Quite right T-Rob. For all the hype and so called focus on 'the customer experience', there are many, many times when that gets kicked into touch by the product manager whose job is to maximise revenue and profit.

CEO's know that, and typically back the product manager, in the knowledge that to do otherwise could cost them their jobs.

There are CEO's and PM's who understand that dilemma, even some who try to do something about it; but the bulk get swamped by the need to hit those quarterly targets.

Thanks

Iain




On 16 Oct 2013, at 16:52, "T.Rob" < "> > wrote:

is really happening. Make believe stories of what happens in board rooms
of evil media tyrants simply doesn't move the discussion forward.
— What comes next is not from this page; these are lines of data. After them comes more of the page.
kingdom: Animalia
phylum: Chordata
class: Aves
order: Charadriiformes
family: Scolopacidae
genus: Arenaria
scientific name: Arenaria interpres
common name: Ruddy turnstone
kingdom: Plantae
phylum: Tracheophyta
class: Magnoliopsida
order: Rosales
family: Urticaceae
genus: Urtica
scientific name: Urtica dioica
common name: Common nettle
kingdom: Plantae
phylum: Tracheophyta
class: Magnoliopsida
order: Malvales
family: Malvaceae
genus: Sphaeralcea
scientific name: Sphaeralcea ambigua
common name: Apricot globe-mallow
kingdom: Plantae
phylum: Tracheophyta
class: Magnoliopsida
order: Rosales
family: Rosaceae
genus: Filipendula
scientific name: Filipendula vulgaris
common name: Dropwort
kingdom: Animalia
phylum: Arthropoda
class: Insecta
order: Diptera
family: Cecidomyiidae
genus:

True I made that illustration up but the point was that the very thing we
are told we are supposed to be happy about is just as easily used against us
as it is in our favor.  If dynamic personalized pricing is available it is
possible to attract more business from price sensitive shoppers by offering
them personalized discounts.  Woo hoo!  I get a discount!  But it is just as
possible to *increase* the cost for price-insensitive shoppers and that's
already been implemented.  That implementation required proposal
development, executive reviews, significant investment in hardware and
software, and a LOT of discussion about how to present this - if at all - to
the customer.

So yeah, that boardroom discussion I alluded to was hypothetical.  It may in
fact be possible that our largest global retailers allow mid-level managers
to implement discriminatory pricing, including funding all the hardware and
the software development, without any executive oversight whatsoever.  I
don't have an MBA or anything and I may be extremely naïve in my thinking
but it just seems to me that some executive sign-off was required to do this
and that nothing of this magnitude gets implemented in production without
the board's knowledge.  

Regardless of the validity of the illustration I used, the observation was
that consumers are being asked to judge the worth of the system based on
incomplete information.  The system deviates both above and below a baseline
price, depending on the profile of the identified individual and does so by
conscious, deliberate design.  The criteria that comprise levels of price
sensitivity had to be identified, quantified, tested over time and refined.
That it charges more when possible was no accident.  However the individual
customers involved are never told that they might pay more.  The story we
are fed is that we are always better off for the personalization and
tracking and should therefore welcome it with open arms.  At least half of
the behavior of the system is hidden from customers and, again, deliberately
so.  

I don't see how calling for more equity and transparency in the relationship
fails to move the discussion forward.  Unless of course the trajectory is
toward even greater inequity and opacity and my approach would slow or stop
that momentum.  In that case I'd completely agree with your statement but
not the implication that reversing that trend is a bad thing.  In fact, I'd
say that establishing these as formal requirements is more likely to result
in an engaged and trusting customer relationship than not and if that's the
case, calling it out explicitly could be the textbook example of moving the
discussion forward.  I guess it depends on the discussion you want to have.

-- T.Rob



-----Original Message-----
From: Marc Guldimann | Enliken [mailto:marc@enliken.com]
Sent: Wednesday, October 16, 2013 9:39 AM
To: 'Don Marti'
Cc: T.Rob; 'Doc Searls'; 'Shannon Clark'; 'Katherine Warman Kern';
'ProjectVRM list'
Subject: Re: [projectvrm] Theory of peak advertising

No, that's not the adtech story, Don. The NYT is one of the biggest
proponents of programmatic advertising now:
http://www.beet.tv/2013/09/nytprohaska.html

Listen, if we are really out to find a better solution for consumers it's
important to drop the hyperbole and rhetoric and start talking about what
is really happening. Make believe stories of what happens in board rooms
of evil media tyrants simply doesn't move the discussion forward. Yes,
there are some bad eggs, as there are in EVERY industry, but for the most
part advertisers are simply looking to use data to increase measurement
and reduce waste.

I suggest reading http://www.adexchanger.com/ it's a great way of
understanding what is actually happening in the ad-tech industry.